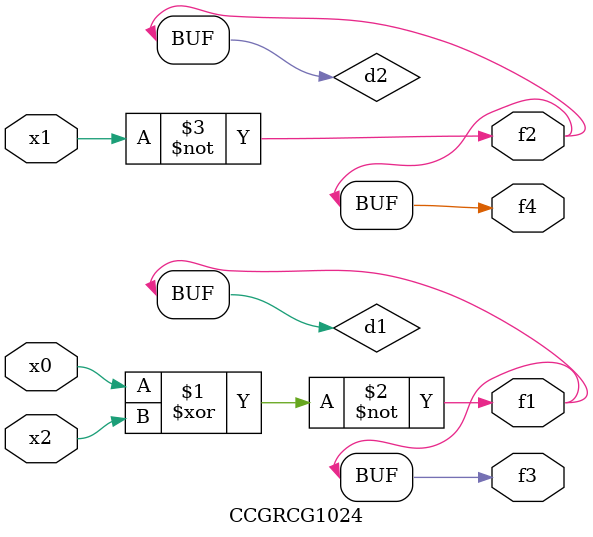
<source format=v>
module CCGRCG1024(
	input x0, x1, x2,
	output f1, f2, f3, f4
);

	wire d1, d2, d3;

	xnor (d1, x0, x2);
	nand (d2, x1);
	nor (d3, x1, x2);
	assign f1 = d1;
	assign f2 = d2;
	assign f3 = d1;
	assign f4 = d2;
endmodule

</source>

################

◆ WHAT YOU WILL DO
All the records need to be printed again exactly as written, though without their pictures.

◆ RESULT
<source format=v>
module CCGRCG1024(
	input x0, x1, x2,
	output f1, f2, f3, f4
);

	wire d1, d2, d3;

	xnor (d1, x0, x2);
	nand (d2, x1);
	nor (d3, x1, x2);
	assign f1 = d1;
	assign f2 = d2;
	assign f3 = d1;
	assign f4 = d2;
endmodule

</source>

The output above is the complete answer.